====== SELECTED PASSAGE

Math 432 - Combinatorics - Spring 2018

General Information:

Meeting Time:MWF 10 - 10:50
Location: Jones 302
Instructor:Ryan Vinroot
Office: Jones 100D
Office Hours: Mon 11-12, Wed 1-2, Thurs 3-5 (also by appointment)
Textbook:Introductory Combinatorics, Fifth Edition, by Richard A. Brualdi
Class Participation - 5%, Midterm - 30%, Homework - 35%, Final Exam - 30%. The grading scale will be the standard 10 percentage point scale, so that a final score of 93 or higher is an A, 90-92 is an A-, 87-89 is a B+, 83-86 is a B, 80-82 is a B-, 77-79 is a C+, 73-76 is a C, 70-72 is a C-, etc.
Attendance & Lecture Policy:It is expected that you attend all lectures, with exceptions minimized. It is greatly appreciated when you are on time. Please do your best to stay awake and attentive during lecture, please do not email or text during lecture, and keep all cell phones/hand held devices/laptops put away during lecture. While it is understandable that you may miss a lecture here and there, or be sleepy in class once in awhile, repeated absences, late arrivals, naps, or general non-attentiveness will negatively affect your class participation score.
Prerequisites: Math 214 - Foundations of Mathematics, and Math 211 - Linear Algebra. Also, as this is a 400-level class, it will be assumed that you are comfortable with mathematical proofs beyond the level of Math 214. In particular, the course is taught at a level with the assumption that you have had at least one other proof-based mathematics course. It is expected that you have strong proof-writing skills.

============
====== RECORDS PROVIDED

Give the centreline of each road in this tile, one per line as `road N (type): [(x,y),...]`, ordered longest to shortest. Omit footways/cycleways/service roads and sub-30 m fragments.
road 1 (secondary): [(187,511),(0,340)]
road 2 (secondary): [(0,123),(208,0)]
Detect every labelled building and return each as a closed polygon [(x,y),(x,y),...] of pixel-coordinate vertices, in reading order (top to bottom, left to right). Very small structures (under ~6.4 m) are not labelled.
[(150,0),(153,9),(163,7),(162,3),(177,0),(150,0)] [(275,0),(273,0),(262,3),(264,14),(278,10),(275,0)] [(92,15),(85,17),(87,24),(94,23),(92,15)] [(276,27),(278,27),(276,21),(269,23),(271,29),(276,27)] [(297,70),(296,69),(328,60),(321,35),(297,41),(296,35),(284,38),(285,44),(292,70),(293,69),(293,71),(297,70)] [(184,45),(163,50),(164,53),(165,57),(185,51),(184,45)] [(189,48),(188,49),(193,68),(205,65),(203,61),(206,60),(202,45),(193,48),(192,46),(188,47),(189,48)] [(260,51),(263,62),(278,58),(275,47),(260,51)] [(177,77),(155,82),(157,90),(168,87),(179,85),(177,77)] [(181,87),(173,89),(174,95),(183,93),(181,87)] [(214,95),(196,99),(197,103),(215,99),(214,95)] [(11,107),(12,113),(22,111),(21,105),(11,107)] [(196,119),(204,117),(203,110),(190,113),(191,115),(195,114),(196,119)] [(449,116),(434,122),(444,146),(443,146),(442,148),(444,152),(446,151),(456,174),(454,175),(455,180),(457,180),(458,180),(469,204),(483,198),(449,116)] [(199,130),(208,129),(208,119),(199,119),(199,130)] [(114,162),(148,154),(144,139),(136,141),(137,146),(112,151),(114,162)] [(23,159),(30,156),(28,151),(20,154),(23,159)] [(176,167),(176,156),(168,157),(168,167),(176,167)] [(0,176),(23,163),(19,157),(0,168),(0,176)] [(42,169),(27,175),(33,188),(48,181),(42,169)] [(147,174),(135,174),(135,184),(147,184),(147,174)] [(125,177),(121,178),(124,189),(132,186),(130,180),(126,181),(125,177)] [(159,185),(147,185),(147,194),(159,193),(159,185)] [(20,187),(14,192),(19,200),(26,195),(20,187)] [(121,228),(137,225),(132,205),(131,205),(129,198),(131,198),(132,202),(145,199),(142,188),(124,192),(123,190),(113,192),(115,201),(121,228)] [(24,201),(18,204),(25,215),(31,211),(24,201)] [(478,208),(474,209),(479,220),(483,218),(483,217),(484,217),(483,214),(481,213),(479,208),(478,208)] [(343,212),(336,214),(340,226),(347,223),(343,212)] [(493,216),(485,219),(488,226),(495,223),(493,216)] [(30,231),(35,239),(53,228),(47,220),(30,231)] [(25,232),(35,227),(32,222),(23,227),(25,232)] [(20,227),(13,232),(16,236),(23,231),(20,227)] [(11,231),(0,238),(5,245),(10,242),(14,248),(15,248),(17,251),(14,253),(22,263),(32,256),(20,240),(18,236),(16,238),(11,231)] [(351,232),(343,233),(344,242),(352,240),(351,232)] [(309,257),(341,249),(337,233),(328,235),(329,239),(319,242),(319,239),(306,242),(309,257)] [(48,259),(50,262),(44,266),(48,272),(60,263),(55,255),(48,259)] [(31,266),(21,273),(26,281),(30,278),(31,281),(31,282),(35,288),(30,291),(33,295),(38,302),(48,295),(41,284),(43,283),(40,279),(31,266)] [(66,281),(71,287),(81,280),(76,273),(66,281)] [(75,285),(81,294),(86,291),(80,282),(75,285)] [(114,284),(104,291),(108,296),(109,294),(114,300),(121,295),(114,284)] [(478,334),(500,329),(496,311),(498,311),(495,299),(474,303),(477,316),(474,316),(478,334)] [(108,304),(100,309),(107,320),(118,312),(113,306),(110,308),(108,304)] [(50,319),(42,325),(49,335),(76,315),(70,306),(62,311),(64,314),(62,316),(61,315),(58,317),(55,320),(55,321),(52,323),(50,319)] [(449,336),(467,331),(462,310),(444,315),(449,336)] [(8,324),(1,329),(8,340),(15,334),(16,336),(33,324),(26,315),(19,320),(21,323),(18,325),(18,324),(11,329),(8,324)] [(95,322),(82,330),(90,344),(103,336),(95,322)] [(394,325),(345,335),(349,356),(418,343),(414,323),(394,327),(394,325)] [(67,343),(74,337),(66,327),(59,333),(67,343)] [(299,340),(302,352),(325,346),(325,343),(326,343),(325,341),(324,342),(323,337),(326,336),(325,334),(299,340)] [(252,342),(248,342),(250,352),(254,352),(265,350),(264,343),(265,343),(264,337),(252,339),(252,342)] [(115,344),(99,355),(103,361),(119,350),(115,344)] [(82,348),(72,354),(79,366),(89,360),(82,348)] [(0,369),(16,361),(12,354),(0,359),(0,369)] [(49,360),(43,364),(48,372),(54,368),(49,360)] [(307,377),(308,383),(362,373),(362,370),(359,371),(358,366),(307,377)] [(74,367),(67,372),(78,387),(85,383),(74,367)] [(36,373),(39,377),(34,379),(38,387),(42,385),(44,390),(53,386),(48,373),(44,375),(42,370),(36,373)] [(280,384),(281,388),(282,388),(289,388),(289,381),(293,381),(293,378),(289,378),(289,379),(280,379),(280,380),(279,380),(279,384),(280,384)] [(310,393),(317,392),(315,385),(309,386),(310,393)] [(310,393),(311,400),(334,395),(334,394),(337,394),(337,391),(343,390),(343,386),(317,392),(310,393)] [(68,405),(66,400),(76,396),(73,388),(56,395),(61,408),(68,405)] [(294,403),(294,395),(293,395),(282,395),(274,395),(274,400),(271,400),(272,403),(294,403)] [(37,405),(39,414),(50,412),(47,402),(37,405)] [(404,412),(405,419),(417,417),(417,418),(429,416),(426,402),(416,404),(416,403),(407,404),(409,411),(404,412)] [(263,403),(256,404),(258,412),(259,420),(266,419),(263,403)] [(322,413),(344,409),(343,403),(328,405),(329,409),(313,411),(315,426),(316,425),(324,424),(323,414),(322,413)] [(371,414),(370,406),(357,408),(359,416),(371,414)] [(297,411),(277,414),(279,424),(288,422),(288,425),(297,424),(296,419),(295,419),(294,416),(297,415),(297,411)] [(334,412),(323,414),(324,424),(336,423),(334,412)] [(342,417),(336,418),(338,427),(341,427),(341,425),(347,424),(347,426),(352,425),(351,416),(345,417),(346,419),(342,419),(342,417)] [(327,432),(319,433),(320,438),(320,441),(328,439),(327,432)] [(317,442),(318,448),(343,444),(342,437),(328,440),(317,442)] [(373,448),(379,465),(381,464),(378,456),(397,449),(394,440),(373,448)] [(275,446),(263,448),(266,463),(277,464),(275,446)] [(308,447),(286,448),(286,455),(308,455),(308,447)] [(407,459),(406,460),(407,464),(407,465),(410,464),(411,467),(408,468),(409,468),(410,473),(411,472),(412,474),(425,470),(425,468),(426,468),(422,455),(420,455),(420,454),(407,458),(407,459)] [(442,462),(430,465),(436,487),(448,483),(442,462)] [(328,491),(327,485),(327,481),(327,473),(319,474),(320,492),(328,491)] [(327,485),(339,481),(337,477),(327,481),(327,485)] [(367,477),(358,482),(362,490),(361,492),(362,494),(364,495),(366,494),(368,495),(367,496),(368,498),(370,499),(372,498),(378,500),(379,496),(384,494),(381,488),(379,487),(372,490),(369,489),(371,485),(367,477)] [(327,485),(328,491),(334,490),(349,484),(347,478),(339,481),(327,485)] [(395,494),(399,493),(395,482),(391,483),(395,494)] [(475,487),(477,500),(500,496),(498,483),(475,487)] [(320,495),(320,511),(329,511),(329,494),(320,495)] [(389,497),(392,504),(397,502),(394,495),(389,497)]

============

WRITTEN PROBLEM 1:
Decide whether each statement agrees with the combinatorics syllabus. Answer yes or no for each one, and quote the words of the syllabus that settle it.
(a) Homework accounts for 35% of the course grade.
(b) A final score of 90 earns an A.
(c) One of the scheduled office hours falls on a Tuesday.
WRITTEN PROBLEM 2: Continue the combinatorics syllabus, starting right after its final sentence.
The records are material of their own and have no connection to the combinatorics syllabus.

RESULT 1:
(a) Yes: "Homework - 35%"
(b) No: "90-92 is an A-"
(c) No: "Office Hours: Mon 11-12, Wed 1-2, Thurs 3-5 (also by appointment)"

RESULT 2:
Course Topics: Combinatorics is a difficult subject to define, as it is quite broad. The author of our textbook has given the following description of combinatorics in the introductory section of the book: "combinatorics is concerned with the existence, enumeration, analysis, and optimization of discrete structures".

We will plan to cover topics from the first 8 chapters of the textbook, in order. In particular, these chapters focus on enumerative combinatorics, and the main goal of the class will be to develop enumerative techniques. After the introductory lecture, we will cover the fundamentals of basic enumeration in Chapter 2, the Pigeonhole Principle and an introduction to Ramsey Theory in Chapter 3, Inversions (4.2) and Partial Orders (4.5), a somewhat in-depth study of binomial coefficients in Chapter 5, Inclusion-Exclusion in Chapter 6, Recursions and Generating Functions in Chapter 7, and some particularly interesting examples of sequences coming from enumeration in Chapter 8. Depending on time limits, we will then either go back and spend time on partial orders and Möbius inversion (Section 6.6) or we will cover some topics in Chapters 9 and 10.

Dates & Course Announcements:

Midterm and Final Exams:

The midterm will be a take-home exam, will cover the material up until Spring Break, and will be handed out in the week after Spring Break. You will have approximately one week to complete the take-home exam.

The final exam will be cumulative, timed, and during the scheduled final exam block on Tues, May 8, 2-5 pm.

Exam Calendar (Tentative):
Midterm Take-home Due: Mon, Mar 19, 5 PM Jones 100D
Final Exam Tues, May 8 2-5 pm Jones 302
  • All relevant announcements will be listed here. Check back frequently (don't forget to refresh your browser) for updates.
  • Important Dates and Class Holidays:
    • Fri, Jan 26: ADD/DROP DEADLINE
    • Sat, Mar 3 - Sun, Mar 11: NO CLASS (Spring Break)
    • Fri, Mar 16: WITHDRAW DEADLINE
    • Tues, May 8, 2:00 - 5:00 - FINAL EXAM
  • (1/17) My office hours during this short first week are as follows: Wed Jan 17, 11-12 and 4-5; Thurs Jan 18 3-4.
  • (1/17) I have to leave early because of the weather and kid pick-up, so I will not have my 4-5 office hours today. But I'll still have 3-4 office hours tomorrow (Thurs 1/18).
  • (1/19) The first HW assignment has been posted below, and is due Fri, Jan 26. You should also be reading the textbook, and you should in particular read Section 1.2 on Magic Squares, which we will not cover in lecture. Also be sure to read the HW policy carefully below. Note that some problems that are assigned should not be turned in, but rather are assigned for your own benefit.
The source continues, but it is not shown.